Singapore manufacturing sentiment remained in contraction territory in July, although the indicator inched up from the month before, according to a key industry poll released on Friday.
The Singapore Purchasing Managers’ Index (PMI) headline reading moved up by 0.2 point to 49.8, but stayed for the third straight month under the 50-point mark that would indicate growth.
The Singapore Institute of Purchasing and Materials Management (SIPMM), which compiles the index, attributed the slight uptick to expansion in new orders, factory output, and new exports.
The electronics sector shrank for the ninth month, although electronics PMI improved by 0.1 point to 49.3 on slower contractions in new orders, new exports, inventory, and employment.
SIPMM vice-president Sophia Poh, who oversees industry engagement and development for the organisation, remarked: “The global trade uncertainties have created costly disruptions to current supply chains for local manufacturers.”
Despite month-on-month increases, the overall order backlog index shrank for its 10th straight month in July, while the electronics order backlog was in negative territory for the 15th month.
Overall new orders returned to tepid growth, with a 50.1-point reading, but electronics new orders, though a hair’s breadth better, remained in contraction.
Selena Ling, head of treasury research and strategy at OCBC Bank, called the headline and electronics PMI numbers “nothing to shout about, as they’re both still in contraction territory”.
Meanwhile, in his latest blow to global trade, US President Donald Trump said early on Friday (Singapore time) that he plans to slap tariffs on the last US$300 billion worth of Chinese imports, from Sept 1. The rate, which would start at 10 per cent, could be hiked to 25 per cent or more.
Separately, Japan also moved on Friday to formally remove South Korea from list of trusted export destinations by the end of the month – a decision that Seoul has promised will spark a “stern response”.
The rest of the region made for a mixed bag: July PMI data broadly showed mild improvements in sentiment, although the outlook remained largely negative.
Mainland China’s private Caixin PMI, which polls smaller firms, edged up to 49.9, against 49.4 in June.
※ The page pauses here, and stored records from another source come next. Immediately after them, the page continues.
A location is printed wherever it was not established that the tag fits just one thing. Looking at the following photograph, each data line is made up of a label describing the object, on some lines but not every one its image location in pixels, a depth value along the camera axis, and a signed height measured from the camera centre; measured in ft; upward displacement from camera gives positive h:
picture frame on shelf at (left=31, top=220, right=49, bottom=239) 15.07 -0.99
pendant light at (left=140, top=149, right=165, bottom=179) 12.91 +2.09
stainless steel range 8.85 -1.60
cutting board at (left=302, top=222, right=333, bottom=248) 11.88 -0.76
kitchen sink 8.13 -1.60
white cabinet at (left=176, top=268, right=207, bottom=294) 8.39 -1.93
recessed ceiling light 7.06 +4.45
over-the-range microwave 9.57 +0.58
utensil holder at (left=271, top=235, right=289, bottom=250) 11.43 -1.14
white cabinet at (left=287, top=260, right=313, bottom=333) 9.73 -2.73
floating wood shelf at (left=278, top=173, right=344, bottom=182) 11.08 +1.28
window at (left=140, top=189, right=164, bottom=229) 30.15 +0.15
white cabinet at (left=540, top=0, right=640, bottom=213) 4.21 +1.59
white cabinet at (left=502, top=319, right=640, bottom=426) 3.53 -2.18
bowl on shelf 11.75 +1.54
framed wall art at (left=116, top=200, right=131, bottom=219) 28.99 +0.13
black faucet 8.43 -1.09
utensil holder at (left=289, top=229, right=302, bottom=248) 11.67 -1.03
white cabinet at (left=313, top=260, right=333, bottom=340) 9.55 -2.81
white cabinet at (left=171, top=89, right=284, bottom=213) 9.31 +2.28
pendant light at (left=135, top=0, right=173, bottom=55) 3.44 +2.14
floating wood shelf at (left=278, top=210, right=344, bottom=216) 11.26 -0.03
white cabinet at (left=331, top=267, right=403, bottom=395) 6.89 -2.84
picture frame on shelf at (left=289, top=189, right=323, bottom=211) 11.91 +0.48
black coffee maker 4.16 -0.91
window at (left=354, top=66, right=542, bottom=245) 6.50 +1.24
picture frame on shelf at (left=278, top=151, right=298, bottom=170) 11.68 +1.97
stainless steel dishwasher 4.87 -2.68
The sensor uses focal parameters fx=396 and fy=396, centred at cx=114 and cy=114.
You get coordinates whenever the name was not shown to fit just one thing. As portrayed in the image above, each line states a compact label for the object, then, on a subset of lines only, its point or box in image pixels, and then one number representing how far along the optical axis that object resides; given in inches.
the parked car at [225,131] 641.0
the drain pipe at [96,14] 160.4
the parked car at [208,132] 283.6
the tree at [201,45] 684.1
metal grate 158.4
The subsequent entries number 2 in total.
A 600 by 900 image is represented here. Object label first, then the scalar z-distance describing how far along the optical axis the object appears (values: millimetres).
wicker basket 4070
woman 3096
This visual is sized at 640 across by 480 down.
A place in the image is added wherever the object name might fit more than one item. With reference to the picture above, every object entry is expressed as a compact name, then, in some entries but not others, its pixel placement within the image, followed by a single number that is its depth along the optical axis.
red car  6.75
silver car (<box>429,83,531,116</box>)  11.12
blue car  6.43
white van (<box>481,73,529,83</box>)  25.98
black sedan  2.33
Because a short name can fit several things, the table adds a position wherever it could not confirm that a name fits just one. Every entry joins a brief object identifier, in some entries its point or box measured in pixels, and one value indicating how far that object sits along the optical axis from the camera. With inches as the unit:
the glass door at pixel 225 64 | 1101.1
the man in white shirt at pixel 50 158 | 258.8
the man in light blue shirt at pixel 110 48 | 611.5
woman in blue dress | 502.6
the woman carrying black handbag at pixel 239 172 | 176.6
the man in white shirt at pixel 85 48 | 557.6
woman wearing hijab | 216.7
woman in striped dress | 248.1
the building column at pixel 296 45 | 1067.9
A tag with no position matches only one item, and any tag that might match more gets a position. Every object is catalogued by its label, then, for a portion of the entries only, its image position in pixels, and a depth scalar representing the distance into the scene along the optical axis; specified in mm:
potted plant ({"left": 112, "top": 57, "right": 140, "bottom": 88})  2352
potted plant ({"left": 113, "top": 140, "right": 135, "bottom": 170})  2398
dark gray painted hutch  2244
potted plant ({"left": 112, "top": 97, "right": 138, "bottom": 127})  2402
Taiwan’s PMI reading came in at 48.1, better than the previous month’s 45.5.
But the mood soured in South Korea, where the PMI score dipped by 0.2 point to 47.3. And Thailand, which is still in expansion mode, saw its PMI reading slipping from 50.6 to 50.3.
Barclays economists noted that the regional PMI surveys were held after the US and China reached a trade ceasefire at the Group of 20 summit in end-June, but before the latest escalations.
Now, “recovery seems a distant possibility” in Asian emerging markets, the house researchers said in a report on Friday that noted “lingering trade uncertainty”: “The resistance of domestic demand amid the ongoing global trade slowdown should remain in the spotlight in Q3.”
OCBC’s Ms Ling, who cited the “rather downbeat” sentiments in Singaporel business expectations surveys released on Wednesday, added: “My worry is that the year-end festive season orders may not see the usually seasonal pick-up since the next tariff tranche of US$300 billion of Chinese goods will hit US consumers amid the current global growth slowdown.”
But, bucking this view, UOB economist Barnabas Gan said that July’s PMI improvements might set the stage for manufacturing momentum to bottom out in the second half.
“We expect Singapore’s growth momentum to stabilise and pick up into end-2019, after sustaining growth and trade headwinds seen especially in the first half of 2019,” he elaborated.
“We note that the rather disappointing growth and export momentum in the first half of 2019 has been seen against a high growth base… which is expected to dissipate in the second half.”
The PMI, which gauges sentiment in the manufacturing sector, is used as an early measure of industrial activity for the month. Singapore’s June PMI fell to a three-year low of 49.6, and factory output went on to drop by 6.9 per cent year on year, in a fourth month of contraction.
Friday’s PMI data for July showed the overall output index returning to growth, with a reading of 50.2, but the electronics output index lost 0.1 point to stay contractionary at 49.2.
Still, Citi analysts Kit Wei Zheng and Ang Kai Wei said in a report: “With fluidity in developments surrounding tech supply chains, we do not forecast a technical recession at this stage, which would bring 2019 (gross domestic product) below 0.5 per cent.”